Work item → Copy out the lines from the one with "Simulink e audio**" through the one with "A. MATLAB e gli oggetti", putting "Stateflow" in place of every "Simulink" and leaving everything else unchanged.
━━━ The data
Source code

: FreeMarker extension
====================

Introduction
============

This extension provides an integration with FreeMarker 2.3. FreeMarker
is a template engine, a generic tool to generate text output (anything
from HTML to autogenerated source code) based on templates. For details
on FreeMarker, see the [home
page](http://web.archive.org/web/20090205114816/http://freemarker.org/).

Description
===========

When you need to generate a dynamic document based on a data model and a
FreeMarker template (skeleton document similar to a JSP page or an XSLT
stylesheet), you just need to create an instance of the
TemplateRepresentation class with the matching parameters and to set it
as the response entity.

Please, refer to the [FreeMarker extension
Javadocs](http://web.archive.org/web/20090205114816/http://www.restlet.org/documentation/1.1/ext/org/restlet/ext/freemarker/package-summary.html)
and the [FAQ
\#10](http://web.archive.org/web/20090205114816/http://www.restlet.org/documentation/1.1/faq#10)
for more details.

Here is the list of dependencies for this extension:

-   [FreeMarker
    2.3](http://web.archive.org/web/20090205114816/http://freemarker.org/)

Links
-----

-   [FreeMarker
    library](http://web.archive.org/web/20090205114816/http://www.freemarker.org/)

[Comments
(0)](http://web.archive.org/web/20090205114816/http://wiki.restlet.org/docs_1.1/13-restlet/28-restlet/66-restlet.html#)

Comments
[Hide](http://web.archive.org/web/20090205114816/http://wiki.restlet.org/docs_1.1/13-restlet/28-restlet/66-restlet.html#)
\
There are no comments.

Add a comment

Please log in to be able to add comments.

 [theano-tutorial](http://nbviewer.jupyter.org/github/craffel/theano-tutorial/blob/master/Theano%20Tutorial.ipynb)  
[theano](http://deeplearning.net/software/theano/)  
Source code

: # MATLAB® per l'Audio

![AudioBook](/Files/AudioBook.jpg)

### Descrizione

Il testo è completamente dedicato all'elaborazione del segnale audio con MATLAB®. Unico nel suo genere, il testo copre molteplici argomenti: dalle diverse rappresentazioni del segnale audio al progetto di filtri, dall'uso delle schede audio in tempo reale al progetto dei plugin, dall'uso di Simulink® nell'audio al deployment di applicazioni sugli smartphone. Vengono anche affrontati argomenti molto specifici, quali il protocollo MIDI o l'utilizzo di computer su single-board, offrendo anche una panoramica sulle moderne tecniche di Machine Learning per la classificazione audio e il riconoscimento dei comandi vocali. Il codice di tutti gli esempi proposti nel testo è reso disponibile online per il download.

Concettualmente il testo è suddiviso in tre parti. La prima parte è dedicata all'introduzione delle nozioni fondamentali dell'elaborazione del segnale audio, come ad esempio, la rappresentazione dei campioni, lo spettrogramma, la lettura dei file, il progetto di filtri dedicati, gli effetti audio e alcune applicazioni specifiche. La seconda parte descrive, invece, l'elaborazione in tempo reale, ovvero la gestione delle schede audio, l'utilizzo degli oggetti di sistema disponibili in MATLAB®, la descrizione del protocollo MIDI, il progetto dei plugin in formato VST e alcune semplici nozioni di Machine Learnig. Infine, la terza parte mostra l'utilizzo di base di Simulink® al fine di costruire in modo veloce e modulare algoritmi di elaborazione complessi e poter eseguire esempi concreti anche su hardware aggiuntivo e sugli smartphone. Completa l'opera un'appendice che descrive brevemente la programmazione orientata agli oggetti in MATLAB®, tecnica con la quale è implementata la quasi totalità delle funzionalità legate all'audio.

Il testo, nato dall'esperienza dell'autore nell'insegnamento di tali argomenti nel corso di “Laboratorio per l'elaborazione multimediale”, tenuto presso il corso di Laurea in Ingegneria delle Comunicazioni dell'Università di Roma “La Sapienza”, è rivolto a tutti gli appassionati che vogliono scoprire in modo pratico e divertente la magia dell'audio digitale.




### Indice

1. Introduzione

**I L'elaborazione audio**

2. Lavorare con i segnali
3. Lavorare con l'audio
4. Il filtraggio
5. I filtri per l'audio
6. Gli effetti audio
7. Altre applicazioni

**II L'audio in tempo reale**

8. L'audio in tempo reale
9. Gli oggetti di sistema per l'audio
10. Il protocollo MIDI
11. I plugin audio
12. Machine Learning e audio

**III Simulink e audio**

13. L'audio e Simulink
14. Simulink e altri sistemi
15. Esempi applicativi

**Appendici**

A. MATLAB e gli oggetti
━━━━━━
━━━ The data
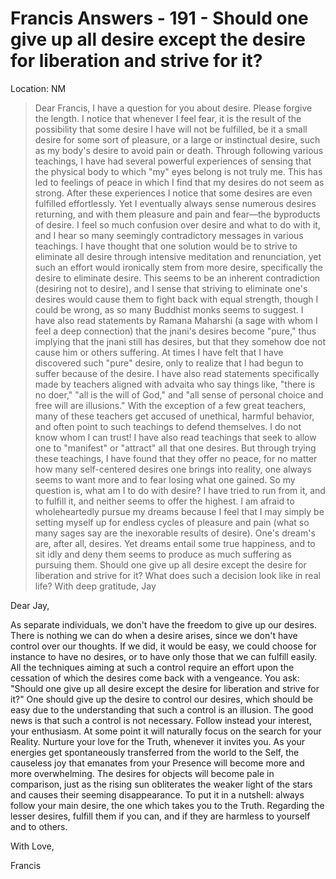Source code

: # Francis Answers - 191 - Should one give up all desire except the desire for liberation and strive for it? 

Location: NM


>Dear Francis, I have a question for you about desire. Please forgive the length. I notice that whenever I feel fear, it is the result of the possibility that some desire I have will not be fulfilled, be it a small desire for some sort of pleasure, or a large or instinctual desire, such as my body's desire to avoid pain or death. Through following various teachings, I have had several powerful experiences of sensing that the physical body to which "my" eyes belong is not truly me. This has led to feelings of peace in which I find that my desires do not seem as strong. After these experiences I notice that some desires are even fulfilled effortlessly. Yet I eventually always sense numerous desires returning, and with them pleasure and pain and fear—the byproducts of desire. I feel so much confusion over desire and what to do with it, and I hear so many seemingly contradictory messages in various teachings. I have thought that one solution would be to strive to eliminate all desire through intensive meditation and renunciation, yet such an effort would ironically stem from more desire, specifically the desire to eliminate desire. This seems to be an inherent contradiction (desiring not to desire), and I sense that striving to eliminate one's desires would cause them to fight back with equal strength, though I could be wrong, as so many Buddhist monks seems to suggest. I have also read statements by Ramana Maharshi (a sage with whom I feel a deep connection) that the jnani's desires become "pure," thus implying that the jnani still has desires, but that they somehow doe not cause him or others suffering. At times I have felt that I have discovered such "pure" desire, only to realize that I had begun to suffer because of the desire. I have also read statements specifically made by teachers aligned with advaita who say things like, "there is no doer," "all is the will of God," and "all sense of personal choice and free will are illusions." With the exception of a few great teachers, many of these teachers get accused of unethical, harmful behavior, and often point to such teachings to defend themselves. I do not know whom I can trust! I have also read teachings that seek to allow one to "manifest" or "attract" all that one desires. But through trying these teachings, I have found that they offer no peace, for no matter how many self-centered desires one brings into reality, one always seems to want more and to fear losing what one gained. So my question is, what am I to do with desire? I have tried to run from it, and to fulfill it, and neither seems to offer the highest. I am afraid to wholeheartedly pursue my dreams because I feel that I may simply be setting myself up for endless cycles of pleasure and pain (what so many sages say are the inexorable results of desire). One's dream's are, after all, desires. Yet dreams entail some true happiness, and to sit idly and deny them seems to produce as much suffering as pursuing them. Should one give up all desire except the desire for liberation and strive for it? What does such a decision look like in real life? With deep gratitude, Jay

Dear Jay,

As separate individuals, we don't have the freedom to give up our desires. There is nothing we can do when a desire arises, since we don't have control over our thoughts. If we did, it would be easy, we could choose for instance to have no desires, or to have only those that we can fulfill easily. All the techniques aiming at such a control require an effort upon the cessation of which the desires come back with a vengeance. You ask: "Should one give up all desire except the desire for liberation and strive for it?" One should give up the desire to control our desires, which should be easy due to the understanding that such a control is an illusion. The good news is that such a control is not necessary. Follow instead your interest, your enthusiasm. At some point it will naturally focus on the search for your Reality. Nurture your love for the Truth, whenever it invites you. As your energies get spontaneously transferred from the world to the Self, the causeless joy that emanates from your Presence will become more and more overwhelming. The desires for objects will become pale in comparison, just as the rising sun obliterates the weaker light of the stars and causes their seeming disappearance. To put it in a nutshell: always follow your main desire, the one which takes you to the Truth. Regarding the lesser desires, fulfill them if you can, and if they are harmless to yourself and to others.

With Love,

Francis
━━━━━━
Output for this exercise →
**III Stateflow e audio**

13. L'audio e Stateflow
14. Stateflow e altri sistemi
15. Esempi applicativi

**Appendici**

A. MATLAB e gli oggetti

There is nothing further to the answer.